Text excerpt |
◇ ◇ ◇ ◇ ◇

A few miles above the mouth of the Great Sioux, on the north, or Dakota side of the river, they killed a buffalo, a deer and a beaver. They also saw some elk. The place where the buffalo was killed they described as a beautiful prairie, and gave it the name of Buffalo Prairie. They mention on the south side of the river, a bluff of blue clay, rising to the height of 180 or 190 feet. Several miles from this, on the south side of the river, Captains Lewis and Clarke, with ten of their men, went to see a mound regarded with great terror by the Indians, and called by them the Mountain of the Little Spirits. They believed it was the abode of little devils in human form, eighteen inches high, and having large heads; that they had sharp arrows,
and were always on the watch to kill those who might approach their place of residence. The Sioux, Mahas and Ottoes never would visit the hill or mound for fear of the vengeance of the Little Spirits. The mound, though extraordinary in its formation, they did not regard as artificial. From its top they could see large herds of buffalo feeding at a distance.
On the 26th they passed the mouth of Yankton river, and, on landing, were met by several Indians, who informed them that a large body of Sioux were encamped near. On the 30th and 31st they held a council with the Sioux, and smoked with them the pipe of peace. The Indians exhibited their skill in dancing and various other amusements to entertain their visitors. These Indians were the Yankton tribe of the Sioux nation. Their grand chief was We-u-cha, or in English, Shake IIand. Speeches were made and presents exchanged.
On the 1st of September the explorers passed Calumet Bluffs, and the next day Bonhomme Island, near which they visited some ancient earthworks, or fortifications, on the south, or Nebraska, side of the Missouri. They made a minute and careful examination of these works. embraced nearly five hundred acres. A day or two after, on a hill to the south, near Cedar Island, they discovered the backbone of a fish, 45 feet long, in a perfect state of petrifaction.

◇ ◇ ◇ ◇ ◇

[Bounding boxes with keypoints]
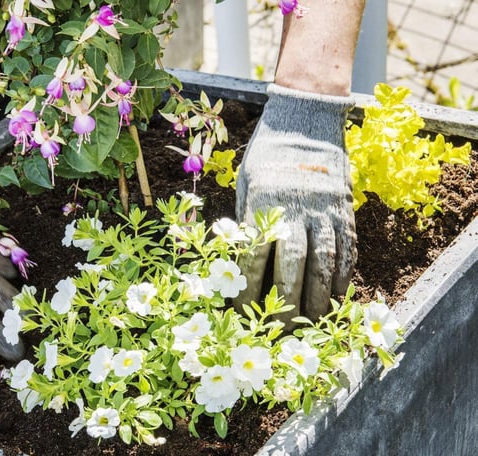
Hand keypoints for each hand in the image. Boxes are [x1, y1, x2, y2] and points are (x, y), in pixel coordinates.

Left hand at [234, 84, 356, 323]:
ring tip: (313, 324)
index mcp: (263, 202)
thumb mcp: (245, 182)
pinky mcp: (345, 210)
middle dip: (285, 302)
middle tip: (279, 331)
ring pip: (325, 262)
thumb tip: (241, 264)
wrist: (306, 119)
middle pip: (292, 265)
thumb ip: (246, 221)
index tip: (240, 312)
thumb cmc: (266, 155)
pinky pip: (347, 250)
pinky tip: (337, 299)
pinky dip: (343, 278)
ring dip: (319, 298)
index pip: (253, 255)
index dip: (246, 288)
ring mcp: (325, 210)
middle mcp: (296, 208)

◇ ◇ ◇ ◇ ◇

Problems and tasks |
1) Based on the Missouri River expedition text, say whether each statement agrees with it. Answer yes or no and quote the deciding words.
(a) The Indians believed the Little Spirits were eighteen inches tall with large heads.
(b) The explorers judged the mound to be artificial.
(c) The council with the Sioux took place on the 26th.
2) Write a continuation of the Missouri River expedition text.

Answers to this exercise |
1)
(a) Yes: "little devils in human form, eighteen inches high, and having large heads"
(b) No: "The mound, though extraordinary in its formation, they did not regard as artificial."
(c) No: "On the 30th and 31st they held a council with the Sioux"

2)
After several conferences with different tribes, and observations in regard to the country, its formation, and the different animals seen, on the 13th of October they reached a small stream on the north side, to which they gave the name of Idol Creek. Near its mouth were two stones resembling human figures, and a third like a dog. These were objects of great veneration among the Ricaras (Ricarees), who occupied the country in that vicinity. They had a legend that a young brave was deeply enamored with a girl whose parents refused their consent to the marriage. The young brave went out into the fields to mourn his misfortunes, and a sympathy of feeling led the lady to the same spot. The faithful dog would not cease to follow his master. The lovers wandered away together with nothing to subsist on but grapes, and they were at last changed into stone, with the lady holding in her hands a bunch of grapes. When the Ricaras pass these sacred stones, they stop to make offerings of dress to propitiate the deities, as they regard them. Such was the account given to Lewis and Clarke, by the Ricara chief. As they found here a great abundance of fine grapes, they regarded one part of the story as very agreeably confirmed.
On the 19th they reached the ruins of one of the Mandan villages. It had been fortified. This, they were informed by the Ricara chief, was one of several villages once occupied by the Mandans until the Sioux forced them forty miles higher up the river. In this vicinity they counted no less than 52 herds of buffalo, and 3 herds of elk at a single view.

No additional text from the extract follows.